Automating Mobile Testing With Selenium Using Appium

Over the last decade the most significant change in software testing has been the growth and advancement of automated testing. In the past, web site testing was costly and time-consuming. You had large teams of QA Engineers that hunted the site for bugs during test passes. These engineers had to run hundreds of test cases in a few days against multiple browsers. Code was usually frozen during the test pass and developers could either fix bugs or had to work on another branch or product. By the end of it all the QA engineers were bleary-eyed and sweating as the release went out.

Enter Automation, which reduced test time by allowing developers to automate test cases and run them on demand. This more frequent and more immediate feedback enabled them to write better code and freed up QA engineers to test with more freedom.

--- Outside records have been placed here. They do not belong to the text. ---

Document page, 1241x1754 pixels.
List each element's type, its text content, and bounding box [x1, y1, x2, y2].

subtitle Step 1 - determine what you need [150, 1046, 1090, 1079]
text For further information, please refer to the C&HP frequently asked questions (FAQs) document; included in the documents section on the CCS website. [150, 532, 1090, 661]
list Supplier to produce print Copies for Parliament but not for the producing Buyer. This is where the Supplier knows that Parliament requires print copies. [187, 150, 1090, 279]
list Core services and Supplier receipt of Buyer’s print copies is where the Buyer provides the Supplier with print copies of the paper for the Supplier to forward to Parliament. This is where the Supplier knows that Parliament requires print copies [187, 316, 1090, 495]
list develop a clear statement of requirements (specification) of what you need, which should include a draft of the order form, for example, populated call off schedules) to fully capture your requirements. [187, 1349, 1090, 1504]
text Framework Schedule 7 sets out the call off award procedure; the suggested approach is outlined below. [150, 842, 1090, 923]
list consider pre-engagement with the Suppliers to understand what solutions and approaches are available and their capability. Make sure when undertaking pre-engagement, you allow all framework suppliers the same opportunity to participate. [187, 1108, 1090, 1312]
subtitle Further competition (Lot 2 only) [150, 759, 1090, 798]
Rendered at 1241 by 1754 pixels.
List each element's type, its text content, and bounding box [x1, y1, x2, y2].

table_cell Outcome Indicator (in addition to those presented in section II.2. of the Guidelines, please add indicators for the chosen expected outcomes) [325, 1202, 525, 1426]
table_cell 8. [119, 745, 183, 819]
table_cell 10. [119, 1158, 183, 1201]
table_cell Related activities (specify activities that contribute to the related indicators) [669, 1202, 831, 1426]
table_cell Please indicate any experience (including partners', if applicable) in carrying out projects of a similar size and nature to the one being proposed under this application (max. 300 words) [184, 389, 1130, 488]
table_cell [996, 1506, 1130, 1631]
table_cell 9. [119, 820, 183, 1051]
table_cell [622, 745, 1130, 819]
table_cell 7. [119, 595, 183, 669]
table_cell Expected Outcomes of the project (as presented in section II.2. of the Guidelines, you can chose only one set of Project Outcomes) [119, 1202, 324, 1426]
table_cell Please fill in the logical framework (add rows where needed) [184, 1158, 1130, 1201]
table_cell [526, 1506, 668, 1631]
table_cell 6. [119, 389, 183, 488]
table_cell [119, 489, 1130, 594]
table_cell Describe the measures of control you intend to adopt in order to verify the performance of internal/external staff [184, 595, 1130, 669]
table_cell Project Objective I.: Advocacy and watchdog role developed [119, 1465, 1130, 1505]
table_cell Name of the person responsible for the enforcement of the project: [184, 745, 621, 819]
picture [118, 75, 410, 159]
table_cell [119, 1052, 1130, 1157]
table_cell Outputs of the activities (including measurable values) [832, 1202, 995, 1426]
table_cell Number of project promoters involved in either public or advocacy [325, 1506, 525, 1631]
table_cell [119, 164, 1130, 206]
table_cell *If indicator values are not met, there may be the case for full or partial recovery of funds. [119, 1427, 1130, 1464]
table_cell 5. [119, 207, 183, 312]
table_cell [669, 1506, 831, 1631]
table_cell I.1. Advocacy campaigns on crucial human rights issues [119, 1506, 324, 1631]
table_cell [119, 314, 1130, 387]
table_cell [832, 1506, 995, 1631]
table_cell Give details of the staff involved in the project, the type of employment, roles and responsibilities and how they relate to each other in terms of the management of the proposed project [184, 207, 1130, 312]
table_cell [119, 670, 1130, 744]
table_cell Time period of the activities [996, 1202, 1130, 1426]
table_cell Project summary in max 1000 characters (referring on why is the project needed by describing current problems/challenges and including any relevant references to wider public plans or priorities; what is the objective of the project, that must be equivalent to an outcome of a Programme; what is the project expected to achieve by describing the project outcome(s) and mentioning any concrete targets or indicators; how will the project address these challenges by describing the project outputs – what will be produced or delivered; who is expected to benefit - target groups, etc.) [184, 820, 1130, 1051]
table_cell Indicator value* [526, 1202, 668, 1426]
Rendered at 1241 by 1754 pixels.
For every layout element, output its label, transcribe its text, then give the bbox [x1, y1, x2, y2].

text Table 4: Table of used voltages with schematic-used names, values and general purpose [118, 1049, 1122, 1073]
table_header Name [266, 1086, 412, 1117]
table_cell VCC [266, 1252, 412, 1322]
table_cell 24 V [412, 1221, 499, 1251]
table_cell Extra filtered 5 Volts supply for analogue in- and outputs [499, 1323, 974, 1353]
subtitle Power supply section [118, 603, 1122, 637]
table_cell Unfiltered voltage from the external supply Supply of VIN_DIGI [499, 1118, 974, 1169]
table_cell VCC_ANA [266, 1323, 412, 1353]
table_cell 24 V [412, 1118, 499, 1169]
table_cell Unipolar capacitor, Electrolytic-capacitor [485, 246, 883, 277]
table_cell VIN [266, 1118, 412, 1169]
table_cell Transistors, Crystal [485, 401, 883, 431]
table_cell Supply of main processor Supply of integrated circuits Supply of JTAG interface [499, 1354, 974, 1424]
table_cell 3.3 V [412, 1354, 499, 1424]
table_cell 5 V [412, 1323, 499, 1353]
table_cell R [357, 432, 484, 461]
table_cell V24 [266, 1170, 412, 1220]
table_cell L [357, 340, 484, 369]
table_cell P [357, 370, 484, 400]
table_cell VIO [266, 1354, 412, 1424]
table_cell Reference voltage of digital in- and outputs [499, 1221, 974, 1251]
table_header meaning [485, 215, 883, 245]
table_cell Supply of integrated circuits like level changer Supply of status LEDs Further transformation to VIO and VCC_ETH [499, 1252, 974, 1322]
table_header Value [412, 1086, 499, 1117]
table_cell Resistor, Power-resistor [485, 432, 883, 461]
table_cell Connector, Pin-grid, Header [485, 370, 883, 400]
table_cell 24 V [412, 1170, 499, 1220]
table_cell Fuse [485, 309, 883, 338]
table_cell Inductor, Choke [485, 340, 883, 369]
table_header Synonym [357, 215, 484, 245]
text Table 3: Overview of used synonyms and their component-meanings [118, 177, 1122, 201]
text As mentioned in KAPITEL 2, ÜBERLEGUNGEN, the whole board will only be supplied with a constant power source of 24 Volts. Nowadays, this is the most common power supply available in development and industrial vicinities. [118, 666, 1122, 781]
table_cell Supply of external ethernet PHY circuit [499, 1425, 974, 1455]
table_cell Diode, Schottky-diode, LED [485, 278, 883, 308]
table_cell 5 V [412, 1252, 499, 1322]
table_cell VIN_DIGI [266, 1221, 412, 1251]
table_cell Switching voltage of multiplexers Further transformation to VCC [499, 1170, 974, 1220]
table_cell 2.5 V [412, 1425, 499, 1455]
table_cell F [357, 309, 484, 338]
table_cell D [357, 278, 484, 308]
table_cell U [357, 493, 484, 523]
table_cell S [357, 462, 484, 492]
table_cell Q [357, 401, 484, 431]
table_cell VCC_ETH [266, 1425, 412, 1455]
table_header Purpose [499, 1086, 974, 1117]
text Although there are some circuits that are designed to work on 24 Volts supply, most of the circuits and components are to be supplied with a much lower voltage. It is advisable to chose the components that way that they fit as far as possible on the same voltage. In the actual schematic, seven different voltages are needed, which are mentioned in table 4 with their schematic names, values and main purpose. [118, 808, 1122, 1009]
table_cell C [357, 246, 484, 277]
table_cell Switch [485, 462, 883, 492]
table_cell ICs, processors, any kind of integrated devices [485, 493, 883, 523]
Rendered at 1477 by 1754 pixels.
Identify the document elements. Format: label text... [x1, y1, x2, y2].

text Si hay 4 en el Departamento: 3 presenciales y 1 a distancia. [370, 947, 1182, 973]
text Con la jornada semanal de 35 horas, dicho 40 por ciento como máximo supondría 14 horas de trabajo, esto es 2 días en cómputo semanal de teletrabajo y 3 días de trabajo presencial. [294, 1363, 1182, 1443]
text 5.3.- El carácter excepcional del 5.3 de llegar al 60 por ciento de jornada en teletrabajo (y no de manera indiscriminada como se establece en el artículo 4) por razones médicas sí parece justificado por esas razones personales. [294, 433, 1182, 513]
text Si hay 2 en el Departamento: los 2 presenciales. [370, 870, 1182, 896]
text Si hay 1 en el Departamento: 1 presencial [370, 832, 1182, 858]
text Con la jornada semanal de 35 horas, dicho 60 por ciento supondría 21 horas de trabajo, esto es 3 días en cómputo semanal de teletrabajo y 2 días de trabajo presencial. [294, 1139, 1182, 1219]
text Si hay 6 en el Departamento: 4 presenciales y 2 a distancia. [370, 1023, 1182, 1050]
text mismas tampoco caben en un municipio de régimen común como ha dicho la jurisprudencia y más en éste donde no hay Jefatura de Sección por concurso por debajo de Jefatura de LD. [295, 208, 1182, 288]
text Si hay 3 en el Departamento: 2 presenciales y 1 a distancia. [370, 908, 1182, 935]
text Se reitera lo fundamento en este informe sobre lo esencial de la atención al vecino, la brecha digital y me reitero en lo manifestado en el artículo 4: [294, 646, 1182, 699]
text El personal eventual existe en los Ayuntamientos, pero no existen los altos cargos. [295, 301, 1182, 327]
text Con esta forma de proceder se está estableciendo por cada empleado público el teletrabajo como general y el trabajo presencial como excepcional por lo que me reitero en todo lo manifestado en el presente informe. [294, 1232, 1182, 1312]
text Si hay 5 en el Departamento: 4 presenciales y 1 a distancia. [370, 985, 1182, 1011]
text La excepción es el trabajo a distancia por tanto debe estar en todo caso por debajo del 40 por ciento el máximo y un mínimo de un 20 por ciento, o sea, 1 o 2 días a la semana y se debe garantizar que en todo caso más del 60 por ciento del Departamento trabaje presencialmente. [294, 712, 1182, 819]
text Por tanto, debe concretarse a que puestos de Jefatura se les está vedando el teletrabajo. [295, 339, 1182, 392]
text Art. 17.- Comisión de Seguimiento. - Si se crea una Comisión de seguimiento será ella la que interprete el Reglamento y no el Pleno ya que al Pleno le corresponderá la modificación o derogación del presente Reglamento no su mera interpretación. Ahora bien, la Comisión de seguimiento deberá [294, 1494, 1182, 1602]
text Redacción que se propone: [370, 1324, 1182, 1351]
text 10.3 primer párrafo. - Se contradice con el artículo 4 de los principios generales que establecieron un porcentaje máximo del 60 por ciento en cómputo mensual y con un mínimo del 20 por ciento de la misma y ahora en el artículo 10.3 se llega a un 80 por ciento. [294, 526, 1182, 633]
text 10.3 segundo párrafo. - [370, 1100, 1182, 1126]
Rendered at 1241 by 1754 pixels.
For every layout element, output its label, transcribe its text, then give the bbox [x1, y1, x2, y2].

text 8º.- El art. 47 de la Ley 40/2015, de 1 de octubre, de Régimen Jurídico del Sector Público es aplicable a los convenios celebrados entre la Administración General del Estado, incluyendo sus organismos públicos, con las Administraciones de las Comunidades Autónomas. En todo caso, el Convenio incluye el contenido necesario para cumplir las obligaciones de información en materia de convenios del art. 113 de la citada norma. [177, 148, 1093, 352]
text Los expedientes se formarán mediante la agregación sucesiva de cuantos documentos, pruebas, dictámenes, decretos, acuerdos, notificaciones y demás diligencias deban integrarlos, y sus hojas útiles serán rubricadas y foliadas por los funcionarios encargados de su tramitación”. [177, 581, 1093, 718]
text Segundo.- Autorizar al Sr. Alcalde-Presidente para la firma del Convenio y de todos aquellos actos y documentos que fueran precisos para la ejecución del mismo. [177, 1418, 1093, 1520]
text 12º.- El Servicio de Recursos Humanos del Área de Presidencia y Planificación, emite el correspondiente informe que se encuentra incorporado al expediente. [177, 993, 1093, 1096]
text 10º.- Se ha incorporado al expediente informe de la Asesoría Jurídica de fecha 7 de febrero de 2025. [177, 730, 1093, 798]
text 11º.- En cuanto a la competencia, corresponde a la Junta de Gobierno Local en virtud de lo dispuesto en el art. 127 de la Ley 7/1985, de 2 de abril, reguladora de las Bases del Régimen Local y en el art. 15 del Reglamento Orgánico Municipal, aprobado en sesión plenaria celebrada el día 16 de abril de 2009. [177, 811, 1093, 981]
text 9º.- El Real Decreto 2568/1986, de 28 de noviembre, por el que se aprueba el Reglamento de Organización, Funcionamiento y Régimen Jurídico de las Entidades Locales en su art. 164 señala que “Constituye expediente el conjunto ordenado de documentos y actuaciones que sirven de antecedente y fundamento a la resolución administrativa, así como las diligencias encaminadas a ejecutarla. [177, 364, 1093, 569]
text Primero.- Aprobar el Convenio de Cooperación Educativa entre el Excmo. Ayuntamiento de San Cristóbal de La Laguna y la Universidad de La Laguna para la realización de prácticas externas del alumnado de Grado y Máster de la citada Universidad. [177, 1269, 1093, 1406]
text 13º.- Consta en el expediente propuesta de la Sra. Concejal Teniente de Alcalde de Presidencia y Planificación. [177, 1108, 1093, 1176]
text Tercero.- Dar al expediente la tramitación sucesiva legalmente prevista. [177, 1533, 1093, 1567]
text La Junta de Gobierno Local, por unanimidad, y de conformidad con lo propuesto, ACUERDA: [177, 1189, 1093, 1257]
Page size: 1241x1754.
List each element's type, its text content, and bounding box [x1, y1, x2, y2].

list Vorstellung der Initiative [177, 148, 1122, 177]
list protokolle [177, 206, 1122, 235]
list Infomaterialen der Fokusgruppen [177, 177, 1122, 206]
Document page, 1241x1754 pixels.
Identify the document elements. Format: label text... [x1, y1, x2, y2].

Then mobile came along, and we were back to square one. Years later, the first mobile automation tools were developed and released. These early tools all had major drawbacks. They all required you to modify your application to support testing, usually by embedding an HTTP server in your app. Most of them only supported coding in their APIs, which rarely supported multiple languages. They also were doing things that were hacks or workarounds and not sanctioned by the guys making the OS.

Appium was originally developed at Zoosk back in late 2011 when we were looking to reduce the cost of testing our iOS app. iOS testing presents a throwback sort-of challenge which harkens back to the days when software was released on disks and CDs. A mistake in an iOS release will take days to correct. If you have a crash, once you figure it out and fix it, there’s a multi-day app-store approval process on the other end. It’s different than the web because you can’t just do another deploy and fix the problem; you must suffer the consequences for days even with an expedited review.

There are 4 principles that guide Appium development

  1. Test the same app you put in the marketplace.
  2. Write tests in the language you want to.
  3. Use a standard automation specification
  4. Keep it open-source and free

Principles aside, what is Appium? Appium is an implementation of the Selenium-WebDriver Protocol (the most popular web automation toolset) that supports controlling Android and iOS applications on devices and simulators. Coding an Appium test is identical to coding a Selenium test. You don’t have to modify your application and can use a protocol that is a (pending) W3C standard. Selenium already has bindings in a dozen or so languages, so you can even use the language of your choice. Under the hood, it uses the sanctioned automation APIs, UIAutomation for iOS and UIAutomation and Instrumentation for Android. And of course, it’s all open source.

In closing, the future is here. Mobile automation is now as easy as web automation. Your mobile QA team can blister their fingers playing guitar instead of by performing 3 straight days of iPad test passes. You can submit your app to the app-store faster and with more confidence.